◆ About this exercise
Give back every line of the material below that has the string "April".
────────────────────────────────────────
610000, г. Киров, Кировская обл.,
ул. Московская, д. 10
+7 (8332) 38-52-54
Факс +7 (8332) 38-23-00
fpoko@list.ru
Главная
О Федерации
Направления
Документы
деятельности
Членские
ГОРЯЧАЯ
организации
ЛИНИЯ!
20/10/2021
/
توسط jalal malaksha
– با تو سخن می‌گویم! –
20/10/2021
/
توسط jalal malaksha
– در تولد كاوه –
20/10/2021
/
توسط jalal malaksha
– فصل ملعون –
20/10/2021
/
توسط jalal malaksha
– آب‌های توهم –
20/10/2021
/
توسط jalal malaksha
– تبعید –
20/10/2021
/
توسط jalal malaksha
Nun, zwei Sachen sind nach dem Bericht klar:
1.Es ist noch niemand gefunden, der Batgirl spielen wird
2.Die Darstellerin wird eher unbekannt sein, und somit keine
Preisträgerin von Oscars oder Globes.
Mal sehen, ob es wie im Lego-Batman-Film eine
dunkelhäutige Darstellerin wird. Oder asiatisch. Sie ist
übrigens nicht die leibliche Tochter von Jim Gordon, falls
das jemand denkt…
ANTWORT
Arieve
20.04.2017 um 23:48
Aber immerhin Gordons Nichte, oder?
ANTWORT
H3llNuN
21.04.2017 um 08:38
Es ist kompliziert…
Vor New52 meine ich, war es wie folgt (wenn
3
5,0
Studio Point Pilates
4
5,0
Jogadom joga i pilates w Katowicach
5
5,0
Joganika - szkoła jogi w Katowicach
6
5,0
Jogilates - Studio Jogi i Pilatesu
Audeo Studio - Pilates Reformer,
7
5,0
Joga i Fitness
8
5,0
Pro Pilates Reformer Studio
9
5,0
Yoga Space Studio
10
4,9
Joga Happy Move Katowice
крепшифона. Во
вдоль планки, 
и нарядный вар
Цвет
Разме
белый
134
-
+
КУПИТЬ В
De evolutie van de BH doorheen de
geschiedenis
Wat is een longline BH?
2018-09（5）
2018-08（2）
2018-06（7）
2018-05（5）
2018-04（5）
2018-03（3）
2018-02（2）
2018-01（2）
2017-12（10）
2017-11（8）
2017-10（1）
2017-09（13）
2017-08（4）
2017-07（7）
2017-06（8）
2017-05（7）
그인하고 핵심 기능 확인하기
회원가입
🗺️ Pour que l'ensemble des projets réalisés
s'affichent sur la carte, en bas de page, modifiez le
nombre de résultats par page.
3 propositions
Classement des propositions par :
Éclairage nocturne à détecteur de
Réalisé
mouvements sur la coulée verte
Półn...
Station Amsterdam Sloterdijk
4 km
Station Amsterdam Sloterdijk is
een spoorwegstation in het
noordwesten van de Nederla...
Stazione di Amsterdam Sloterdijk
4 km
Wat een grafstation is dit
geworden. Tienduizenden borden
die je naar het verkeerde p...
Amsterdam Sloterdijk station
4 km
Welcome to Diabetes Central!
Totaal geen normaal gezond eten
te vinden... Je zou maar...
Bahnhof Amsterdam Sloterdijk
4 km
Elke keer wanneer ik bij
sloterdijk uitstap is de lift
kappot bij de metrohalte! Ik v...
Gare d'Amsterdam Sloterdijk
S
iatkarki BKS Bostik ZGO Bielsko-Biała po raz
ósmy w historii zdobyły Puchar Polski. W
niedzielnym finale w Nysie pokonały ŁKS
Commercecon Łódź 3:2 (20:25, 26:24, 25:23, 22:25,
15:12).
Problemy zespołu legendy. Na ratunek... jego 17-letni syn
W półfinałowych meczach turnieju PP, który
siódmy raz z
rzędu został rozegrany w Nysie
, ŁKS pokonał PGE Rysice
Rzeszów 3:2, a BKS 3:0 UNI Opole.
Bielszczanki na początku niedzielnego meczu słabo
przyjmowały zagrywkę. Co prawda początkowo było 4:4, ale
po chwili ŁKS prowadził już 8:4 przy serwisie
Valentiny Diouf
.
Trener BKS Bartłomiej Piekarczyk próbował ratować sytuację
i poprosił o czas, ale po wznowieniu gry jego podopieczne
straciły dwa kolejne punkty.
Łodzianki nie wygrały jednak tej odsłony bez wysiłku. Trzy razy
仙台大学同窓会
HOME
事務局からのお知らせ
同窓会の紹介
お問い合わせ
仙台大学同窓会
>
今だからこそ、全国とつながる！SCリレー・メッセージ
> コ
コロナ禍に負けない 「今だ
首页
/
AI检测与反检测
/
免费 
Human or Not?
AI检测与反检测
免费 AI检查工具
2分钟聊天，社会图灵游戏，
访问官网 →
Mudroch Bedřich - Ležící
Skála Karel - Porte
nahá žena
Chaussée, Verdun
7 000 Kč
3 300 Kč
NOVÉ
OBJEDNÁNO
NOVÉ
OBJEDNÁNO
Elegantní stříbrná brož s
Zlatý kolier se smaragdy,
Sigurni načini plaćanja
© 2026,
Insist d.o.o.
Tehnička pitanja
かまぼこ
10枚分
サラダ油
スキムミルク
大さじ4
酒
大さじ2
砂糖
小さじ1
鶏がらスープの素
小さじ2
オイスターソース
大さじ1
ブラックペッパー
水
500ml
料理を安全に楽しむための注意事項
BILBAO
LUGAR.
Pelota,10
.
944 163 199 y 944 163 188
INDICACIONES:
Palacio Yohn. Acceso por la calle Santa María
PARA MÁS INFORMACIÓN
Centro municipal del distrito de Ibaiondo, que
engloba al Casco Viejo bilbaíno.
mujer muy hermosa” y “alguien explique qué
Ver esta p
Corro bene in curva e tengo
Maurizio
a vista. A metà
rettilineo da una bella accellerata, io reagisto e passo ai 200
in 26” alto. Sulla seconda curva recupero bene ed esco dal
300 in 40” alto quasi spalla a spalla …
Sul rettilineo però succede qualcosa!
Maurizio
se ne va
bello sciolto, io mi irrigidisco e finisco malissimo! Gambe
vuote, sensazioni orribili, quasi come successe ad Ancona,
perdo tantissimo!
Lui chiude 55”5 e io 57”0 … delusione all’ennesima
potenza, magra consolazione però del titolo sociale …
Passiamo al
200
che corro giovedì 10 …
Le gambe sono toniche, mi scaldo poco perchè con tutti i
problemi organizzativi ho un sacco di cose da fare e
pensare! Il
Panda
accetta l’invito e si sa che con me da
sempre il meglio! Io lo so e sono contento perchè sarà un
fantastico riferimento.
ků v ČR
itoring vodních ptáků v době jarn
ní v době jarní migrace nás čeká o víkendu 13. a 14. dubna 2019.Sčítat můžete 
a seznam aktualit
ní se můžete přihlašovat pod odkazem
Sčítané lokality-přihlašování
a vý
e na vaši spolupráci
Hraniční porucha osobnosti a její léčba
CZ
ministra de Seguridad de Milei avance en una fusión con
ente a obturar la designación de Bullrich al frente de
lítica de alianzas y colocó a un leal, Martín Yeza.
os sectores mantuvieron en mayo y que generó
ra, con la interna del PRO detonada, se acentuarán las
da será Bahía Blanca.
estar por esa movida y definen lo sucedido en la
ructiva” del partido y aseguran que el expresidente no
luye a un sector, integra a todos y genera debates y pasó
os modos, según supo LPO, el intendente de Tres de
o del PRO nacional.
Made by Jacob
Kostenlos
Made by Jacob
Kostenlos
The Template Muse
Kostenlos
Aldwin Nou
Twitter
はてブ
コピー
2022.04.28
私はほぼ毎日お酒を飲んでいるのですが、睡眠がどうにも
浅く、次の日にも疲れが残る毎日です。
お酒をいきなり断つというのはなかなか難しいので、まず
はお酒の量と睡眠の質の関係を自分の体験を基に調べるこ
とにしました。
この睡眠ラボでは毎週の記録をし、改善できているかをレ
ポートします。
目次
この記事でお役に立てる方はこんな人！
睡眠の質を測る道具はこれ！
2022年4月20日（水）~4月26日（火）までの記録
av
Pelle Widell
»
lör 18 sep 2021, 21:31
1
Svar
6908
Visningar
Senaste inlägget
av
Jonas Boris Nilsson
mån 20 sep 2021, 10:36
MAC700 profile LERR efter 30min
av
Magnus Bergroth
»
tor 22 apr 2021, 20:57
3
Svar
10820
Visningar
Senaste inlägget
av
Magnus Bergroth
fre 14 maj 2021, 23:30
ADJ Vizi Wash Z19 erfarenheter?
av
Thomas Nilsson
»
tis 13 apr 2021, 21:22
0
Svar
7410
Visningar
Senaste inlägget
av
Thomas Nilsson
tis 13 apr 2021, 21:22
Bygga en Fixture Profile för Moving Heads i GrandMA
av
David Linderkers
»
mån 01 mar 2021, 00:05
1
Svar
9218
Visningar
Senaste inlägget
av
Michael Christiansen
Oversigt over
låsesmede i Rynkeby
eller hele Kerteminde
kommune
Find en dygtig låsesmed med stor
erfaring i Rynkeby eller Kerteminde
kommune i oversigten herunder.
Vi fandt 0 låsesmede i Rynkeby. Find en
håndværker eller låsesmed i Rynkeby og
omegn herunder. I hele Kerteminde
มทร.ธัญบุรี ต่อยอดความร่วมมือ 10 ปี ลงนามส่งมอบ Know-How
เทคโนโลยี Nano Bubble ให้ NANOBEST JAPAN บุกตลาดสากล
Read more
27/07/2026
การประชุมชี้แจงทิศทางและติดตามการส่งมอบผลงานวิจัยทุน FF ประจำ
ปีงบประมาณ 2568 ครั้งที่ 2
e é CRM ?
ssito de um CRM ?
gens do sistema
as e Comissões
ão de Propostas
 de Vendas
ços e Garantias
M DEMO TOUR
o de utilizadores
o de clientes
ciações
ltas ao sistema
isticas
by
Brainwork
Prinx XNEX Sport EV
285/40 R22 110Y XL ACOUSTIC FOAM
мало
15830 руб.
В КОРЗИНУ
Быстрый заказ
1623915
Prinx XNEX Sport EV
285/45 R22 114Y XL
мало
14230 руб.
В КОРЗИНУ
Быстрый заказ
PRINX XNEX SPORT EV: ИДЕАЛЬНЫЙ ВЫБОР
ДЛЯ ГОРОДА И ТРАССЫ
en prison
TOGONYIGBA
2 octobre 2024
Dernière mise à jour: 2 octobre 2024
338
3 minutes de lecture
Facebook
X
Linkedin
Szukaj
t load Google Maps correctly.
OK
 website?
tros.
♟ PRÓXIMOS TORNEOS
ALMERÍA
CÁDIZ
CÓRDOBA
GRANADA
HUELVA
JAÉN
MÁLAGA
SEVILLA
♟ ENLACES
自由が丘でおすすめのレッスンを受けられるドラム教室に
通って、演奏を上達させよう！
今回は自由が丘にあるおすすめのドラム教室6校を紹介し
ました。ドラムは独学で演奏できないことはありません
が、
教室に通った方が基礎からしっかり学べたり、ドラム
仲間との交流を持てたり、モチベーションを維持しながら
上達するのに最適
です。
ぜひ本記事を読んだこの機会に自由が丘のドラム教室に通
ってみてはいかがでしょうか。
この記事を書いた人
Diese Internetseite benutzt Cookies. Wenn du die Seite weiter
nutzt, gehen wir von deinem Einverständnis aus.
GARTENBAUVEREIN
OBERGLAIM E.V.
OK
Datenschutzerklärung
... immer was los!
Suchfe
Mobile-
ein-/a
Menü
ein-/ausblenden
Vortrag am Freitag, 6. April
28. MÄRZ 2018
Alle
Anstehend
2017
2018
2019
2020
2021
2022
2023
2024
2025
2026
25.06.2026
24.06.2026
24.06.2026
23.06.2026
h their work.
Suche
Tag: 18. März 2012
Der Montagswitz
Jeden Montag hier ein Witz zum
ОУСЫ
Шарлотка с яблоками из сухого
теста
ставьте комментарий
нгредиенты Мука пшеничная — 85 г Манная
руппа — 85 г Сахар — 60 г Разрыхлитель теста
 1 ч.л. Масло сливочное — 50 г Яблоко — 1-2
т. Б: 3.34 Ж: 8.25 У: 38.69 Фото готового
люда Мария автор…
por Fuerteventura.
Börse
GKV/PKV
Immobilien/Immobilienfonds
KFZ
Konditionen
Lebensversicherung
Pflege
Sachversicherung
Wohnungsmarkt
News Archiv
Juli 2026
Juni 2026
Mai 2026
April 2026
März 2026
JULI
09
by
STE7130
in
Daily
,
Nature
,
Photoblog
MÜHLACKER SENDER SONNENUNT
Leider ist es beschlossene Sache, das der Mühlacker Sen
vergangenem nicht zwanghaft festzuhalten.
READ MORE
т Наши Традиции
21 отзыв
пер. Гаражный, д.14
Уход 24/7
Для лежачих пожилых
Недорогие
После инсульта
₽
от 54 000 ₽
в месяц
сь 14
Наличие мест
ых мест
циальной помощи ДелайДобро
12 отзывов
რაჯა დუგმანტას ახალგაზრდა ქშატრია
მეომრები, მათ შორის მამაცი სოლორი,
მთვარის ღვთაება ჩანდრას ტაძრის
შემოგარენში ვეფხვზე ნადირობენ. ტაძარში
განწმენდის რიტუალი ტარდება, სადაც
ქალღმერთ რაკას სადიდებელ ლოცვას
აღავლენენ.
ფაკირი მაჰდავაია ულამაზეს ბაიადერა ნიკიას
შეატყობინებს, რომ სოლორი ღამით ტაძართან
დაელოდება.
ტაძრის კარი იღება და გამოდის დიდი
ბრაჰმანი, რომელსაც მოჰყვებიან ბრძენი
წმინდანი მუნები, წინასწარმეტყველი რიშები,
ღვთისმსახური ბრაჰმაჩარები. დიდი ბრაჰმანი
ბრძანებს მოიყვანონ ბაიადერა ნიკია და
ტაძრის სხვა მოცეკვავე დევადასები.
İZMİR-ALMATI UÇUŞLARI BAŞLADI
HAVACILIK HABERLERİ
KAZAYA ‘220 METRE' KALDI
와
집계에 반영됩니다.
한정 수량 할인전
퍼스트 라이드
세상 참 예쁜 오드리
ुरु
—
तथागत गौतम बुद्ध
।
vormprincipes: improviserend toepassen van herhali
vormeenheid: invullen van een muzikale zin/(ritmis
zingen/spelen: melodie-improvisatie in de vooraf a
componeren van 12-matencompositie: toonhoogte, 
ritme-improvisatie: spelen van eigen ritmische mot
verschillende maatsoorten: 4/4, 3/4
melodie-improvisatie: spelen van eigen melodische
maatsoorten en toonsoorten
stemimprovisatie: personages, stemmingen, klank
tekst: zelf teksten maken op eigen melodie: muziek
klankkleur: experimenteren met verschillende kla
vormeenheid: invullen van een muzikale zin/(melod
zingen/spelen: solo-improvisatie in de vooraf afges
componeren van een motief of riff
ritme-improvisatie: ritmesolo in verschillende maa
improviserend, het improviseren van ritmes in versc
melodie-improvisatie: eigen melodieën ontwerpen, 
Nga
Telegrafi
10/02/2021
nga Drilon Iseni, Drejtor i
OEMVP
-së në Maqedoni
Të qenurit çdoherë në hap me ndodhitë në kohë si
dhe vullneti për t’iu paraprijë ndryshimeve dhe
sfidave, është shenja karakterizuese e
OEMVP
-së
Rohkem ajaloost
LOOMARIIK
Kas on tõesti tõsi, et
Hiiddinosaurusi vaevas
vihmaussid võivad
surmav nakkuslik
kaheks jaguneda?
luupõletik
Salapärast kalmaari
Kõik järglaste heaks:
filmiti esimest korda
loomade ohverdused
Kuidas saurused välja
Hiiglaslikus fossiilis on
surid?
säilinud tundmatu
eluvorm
────────────────────────────────────────
◆ Solution
Vortrag am Freitag, 6. April
April 2026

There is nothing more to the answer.